Divergent or Nodersok? A new fileless malware emerges in the wild.
The payload termed “Divergent” by Cisco Talos Researchers and “Nodersok” by Microsoft utilizes Node.exe – an implementation by Microsoft of NodeJS – along with a legitimate program named WinDivert – a packet capture tool – to make up the malware.
According to Microsoft, thousands of computers have been infected, particularly from the USA and Europe. However, only 3% of the targets make up organizations and the rest happen to be consumers – All that without being detected.
The way it evades detection has also been seen in other such attacks before and can be classified into the fileless malware category. Users are first made to download an HTML application that from the onslaught is less suspicious than what an executable file would be and helps in executing the attack.
Furthermore, as legitimate programs such as WinDivert are utilized as a part of techniques known as “living off the land”, this also helps it maintain a low cover avoiding coming under the radar of antivirus signatures.
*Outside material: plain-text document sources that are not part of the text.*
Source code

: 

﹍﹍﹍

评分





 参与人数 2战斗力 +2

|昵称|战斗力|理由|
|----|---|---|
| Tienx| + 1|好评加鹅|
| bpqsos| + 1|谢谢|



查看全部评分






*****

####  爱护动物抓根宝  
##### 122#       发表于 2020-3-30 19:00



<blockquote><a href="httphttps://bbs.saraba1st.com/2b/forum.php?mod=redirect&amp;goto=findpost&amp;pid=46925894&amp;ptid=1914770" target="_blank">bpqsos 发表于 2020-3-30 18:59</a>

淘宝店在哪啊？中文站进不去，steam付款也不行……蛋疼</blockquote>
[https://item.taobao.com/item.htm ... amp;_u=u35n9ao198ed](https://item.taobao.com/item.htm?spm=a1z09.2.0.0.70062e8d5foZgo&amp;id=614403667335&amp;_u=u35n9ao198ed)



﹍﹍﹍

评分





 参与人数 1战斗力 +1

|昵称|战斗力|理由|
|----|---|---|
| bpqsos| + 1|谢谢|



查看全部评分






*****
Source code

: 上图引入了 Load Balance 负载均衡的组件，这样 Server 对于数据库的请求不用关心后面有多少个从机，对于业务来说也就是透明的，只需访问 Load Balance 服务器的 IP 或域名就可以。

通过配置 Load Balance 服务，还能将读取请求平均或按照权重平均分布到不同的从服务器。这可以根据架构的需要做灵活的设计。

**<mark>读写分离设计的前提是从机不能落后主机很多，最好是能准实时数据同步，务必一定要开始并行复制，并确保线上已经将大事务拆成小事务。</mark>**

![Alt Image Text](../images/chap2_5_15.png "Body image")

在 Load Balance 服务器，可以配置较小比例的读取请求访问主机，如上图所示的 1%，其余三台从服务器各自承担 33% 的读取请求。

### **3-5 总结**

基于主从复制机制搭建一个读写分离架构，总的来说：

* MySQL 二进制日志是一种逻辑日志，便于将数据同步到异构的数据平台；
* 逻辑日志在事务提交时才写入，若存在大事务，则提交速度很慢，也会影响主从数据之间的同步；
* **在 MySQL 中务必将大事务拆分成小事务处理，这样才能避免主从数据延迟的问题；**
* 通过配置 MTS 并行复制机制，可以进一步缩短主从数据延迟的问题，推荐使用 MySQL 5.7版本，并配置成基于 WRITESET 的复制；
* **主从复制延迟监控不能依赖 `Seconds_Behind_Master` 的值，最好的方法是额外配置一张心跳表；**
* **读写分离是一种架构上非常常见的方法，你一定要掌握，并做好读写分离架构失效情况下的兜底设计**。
To add to this, the malware disables Windows Defender serving as an effective guard against detection.
But on the other hand, when it comes to its motive, we are presented with conflicting explanations. Microsoft has stated that the malware’s purpose is to perform malicious activities stealthily whereas Talos argues that it is used for click fraud, attributable to the similarity found with other such malware of this nature such as Kovter. Microsoft though has also found similarities stating that:
Like the Astaroth campaign, every step of the infection chain only runs legitimate LOLBins, either from the machine itself (mshta.exe, powershell.exe) or downloaded third-party ones (node.exe, Windivert.dll/sys). All of the relevant functionalities reside in scripts and shellcodes that are almost always coming in encrypted, are then decrypted, and run while only in memory. No malicious executable is ever written to the disk.
In conclusion, this attack method signals users across enterprises and home networks to take stricter precautions. To practically translate such a warning, we need not only be wary of executable files as the traditional lessons in cybersecurity go but also be ready to believe that a file of any other nature can also be used potentially as malware.